HOUSTON: TRANSIT
As with nearly every other sizable city in the United States, until the 1950s Houston had a robust, heavily travelled street railway system (aka “tram” or “streetcar”) which enabled mobility both within downtown and to nearby suburbs. At its peak, the Houston Transit Company (HTC) maintained over 50 miles of tramway tracks, carrying 12 different lines.

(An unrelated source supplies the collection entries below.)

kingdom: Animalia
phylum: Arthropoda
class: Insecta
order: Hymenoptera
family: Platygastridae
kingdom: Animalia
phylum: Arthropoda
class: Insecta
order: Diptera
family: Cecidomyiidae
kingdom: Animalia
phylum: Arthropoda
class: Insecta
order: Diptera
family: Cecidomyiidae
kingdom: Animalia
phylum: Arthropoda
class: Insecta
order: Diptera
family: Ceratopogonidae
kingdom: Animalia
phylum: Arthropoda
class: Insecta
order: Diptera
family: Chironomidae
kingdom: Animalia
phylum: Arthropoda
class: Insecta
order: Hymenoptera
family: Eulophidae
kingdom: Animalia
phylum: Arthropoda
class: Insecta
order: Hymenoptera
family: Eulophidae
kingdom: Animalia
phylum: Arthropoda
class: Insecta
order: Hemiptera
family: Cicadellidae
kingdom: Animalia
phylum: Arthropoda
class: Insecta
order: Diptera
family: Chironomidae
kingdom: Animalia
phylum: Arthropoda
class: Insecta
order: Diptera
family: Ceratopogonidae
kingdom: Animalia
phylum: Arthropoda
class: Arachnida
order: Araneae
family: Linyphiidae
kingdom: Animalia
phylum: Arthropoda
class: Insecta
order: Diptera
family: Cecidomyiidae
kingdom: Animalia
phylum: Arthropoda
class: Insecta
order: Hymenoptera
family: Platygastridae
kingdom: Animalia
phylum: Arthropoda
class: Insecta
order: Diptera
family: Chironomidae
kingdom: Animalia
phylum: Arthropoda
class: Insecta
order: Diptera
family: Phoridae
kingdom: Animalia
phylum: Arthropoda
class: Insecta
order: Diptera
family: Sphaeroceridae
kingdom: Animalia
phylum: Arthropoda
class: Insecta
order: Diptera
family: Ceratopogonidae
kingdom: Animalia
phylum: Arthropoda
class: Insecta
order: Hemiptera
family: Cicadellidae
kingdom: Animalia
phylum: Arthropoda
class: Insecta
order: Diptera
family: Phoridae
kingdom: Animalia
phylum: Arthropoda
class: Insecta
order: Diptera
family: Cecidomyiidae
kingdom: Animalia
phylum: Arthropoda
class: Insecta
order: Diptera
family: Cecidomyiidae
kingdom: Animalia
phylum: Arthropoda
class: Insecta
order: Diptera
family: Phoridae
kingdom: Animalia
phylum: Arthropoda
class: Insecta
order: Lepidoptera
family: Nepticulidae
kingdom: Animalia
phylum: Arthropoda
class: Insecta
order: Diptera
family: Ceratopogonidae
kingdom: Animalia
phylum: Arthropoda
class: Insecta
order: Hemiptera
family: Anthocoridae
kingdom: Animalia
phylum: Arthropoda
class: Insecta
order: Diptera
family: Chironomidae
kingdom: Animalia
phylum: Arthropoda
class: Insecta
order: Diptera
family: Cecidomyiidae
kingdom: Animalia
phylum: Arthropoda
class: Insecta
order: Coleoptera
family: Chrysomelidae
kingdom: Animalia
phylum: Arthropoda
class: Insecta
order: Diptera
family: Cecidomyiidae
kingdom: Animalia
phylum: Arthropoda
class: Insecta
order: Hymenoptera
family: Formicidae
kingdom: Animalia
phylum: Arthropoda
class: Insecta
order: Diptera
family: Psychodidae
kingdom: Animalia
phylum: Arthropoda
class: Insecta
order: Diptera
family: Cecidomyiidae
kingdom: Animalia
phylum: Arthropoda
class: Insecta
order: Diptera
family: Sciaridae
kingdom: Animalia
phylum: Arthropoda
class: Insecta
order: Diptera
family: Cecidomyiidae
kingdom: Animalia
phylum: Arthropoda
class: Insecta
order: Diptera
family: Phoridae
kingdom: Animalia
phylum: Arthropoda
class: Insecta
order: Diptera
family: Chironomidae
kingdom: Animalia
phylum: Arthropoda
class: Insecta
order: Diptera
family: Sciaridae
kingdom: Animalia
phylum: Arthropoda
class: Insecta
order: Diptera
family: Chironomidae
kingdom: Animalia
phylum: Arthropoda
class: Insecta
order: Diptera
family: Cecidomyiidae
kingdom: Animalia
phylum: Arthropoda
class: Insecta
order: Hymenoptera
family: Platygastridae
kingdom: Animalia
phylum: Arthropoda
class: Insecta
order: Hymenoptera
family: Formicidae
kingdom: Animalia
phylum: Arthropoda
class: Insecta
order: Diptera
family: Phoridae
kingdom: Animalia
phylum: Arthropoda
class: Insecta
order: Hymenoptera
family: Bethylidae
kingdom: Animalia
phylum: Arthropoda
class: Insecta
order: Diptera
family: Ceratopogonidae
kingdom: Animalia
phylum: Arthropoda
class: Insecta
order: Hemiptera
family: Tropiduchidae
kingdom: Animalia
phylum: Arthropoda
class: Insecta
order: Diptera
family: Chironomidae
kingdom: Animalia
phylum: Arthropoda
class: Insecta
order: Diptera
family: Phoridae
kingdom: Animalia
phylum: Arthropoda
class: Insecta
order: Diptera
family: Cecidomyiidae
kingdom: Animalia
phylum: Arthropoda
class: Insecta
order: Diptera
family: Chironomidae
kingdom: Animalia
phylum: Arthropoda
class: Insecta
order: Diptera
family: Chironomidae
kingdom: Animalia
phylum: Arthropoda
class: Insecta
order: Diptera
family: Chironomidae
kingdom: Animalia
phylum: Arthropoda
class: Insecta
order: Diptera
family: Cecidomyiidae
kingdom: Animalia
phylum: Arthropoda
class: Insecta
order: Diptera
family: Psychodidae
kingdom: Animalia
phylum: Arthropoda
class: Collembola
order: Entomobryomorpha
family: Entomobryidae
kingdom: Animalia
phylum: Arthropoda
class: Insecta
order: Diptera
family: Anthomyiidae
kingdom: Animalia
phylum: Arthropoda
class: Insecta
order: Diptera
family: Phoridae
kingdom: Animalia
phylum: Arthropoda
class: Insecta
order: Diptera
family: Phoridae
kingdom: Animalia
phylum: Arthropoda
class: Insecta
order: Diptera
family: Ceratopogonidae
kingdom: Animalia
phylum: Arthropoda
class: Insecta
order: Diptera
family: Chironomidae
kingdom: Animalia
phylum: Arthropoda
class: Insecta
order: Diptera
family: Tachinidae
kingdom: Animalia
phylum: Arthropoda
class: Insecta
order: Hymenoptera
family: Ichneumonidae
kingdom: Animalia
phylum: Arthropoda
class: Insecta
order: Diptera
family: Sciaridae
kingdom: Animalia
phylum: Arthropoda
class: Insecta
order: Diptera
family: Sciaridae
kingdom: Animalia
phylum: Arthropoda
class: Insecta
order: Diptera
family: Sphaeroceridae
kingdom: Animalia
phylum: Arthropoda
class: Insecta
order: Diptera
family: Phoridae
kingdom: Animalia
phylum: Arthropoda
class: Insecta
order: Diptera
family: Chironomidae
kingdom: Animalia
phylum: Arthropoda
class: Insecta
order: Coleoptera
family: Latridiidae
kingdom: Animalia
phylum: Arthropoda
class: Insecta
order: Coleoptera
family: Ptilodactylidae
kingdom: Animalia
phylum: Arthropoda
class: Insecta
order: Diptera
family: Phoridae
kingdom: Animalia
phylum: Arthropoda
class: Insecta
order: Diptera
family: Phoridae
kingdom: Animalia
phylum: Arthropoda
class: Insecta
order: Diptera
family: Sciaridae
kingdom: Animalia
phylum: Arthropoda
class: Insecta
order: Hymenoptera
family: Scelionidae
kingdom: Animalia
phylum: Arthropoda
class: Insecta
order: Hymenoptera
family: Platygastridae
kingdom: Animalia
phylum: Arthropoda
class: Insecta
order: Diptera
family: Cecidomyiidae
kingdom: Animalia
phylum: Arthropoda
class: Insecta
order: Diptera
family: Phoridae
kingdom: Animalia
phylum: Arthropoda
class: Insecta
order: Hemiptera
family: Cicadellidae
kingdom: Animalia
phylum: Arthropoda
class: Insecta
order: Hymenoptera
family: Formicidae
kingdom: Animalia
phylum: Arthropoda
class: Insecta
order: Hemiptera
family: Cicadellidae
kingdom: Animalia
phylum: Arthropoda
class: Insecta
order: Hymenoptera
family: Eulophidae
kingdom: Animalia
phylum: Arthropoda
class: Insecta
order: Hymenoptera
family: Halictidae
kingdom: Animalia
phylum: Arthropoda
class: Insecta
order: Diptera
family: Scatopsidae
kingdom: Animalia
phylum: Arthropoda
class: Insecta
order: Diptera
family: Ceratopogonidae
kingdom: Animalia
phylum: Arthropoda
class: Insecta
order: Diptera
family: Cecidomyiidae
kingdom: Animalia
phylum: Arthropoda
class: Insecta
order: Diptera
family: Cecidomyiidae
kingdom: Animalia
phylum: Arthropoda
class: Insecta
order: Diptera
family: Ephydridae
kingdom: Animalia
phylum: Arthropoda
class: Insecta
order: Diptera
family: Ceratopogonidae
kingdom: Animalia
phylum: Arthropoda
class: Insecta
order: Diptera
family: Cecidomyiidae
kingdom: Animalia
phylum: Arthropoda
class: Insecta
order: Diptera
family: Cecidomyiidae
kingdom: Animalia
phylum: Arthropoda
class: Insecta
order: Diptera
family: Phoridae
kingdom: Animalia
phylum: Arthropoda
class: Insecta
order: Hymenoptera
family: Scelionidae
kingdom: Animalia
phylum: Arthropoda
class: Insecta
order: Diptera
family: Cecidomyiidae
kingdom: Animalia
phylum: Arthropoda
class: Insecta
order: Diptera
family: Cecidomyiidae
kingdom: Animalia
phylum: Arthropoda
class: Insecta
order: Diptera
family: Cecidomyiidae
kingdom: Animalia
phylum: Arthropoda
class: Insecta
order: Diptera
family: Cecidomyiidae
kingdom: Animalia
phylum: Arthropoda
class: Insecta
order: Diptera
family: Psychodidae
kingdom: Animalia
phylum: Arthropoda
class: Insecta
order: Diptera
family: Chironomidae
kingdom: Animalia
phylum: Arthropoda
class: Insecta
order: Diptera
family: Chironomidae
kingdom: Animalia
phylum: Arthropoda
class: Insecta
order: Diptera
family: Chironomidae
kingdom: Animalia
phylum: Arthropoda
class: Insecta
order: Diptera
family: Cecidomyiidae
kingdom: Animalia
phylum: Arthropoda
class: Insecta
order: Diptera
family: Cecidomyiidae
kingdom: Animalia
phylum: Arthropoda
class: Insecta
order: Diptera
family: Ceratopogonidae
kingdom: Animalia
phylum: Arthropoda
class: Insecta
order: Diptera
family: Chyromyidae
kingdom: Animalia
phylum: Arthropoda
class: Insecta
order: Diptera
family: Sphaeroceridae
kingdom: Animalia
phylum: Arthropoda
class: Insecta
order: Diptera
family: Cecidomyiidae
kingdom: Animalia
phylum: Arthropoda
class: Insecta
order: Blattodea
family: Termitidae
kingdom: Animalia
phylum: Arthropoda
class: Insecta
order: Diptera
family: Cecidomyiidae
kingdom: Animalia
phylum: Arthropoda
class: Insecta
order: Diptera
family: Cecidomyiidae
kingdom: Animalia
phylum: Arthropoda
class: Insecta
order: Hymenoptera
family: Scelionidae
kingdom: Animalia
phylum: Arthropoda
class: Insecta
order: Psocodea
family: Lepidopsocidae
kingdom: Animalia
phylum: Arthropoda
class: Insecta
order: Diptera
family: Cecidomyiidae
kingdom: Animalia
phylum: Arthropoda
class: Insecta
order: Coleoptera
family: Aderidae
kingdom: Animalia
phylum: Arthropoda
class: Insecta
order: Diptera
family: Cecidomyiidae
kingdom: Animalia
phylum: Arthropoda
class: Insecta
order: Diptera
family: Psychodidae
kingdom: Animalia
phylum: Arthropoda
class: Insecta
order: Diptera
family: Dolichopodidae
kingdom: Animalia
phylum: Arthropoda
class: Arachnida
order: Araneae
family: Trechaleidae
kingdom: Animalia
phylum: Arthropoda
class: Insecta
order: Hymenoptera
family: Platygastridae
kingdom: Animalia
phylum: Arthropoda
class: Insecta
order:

While trams were indeed segregated for passengers onboard, with black riders having to sit either at the back (or in the last car in cases where trams consisted of multiple cars), they nonetheless formed a critical network of mobility, providing access to jobs, education, medicine, and leisure for people of all classes. Moreover, the bulk of HTC’s lines served the heavily African-American Third and Fourth Wards, as well as the primarily Mexican-American Second Ward.
Houston’s transit network was another victim of freeway construction and urban renewal. The city’s dense network of streetcars had been ripped up by the 1950s, replaced with infrequent bus service. In cities around the country, new freeways and suburbanization led to an influx of automobiles on legacy infrastructure. This convinced many of the need to remove what were at the time viewed as obsolete streetcar systems in order to free up space for cars. Moreover, because streetcars generally served the redlined areas directly adjacent to downtowns, there was little political will to revitalize systems which were of the most use to those in "blighted" areas (aka citizens of color and recent immigrants). In Houston, the streetcar system was entirely destroyed, forcing those who had previously relied on it to either buy an expensive automobile (and all related expenses) or to be left stranded in their own city.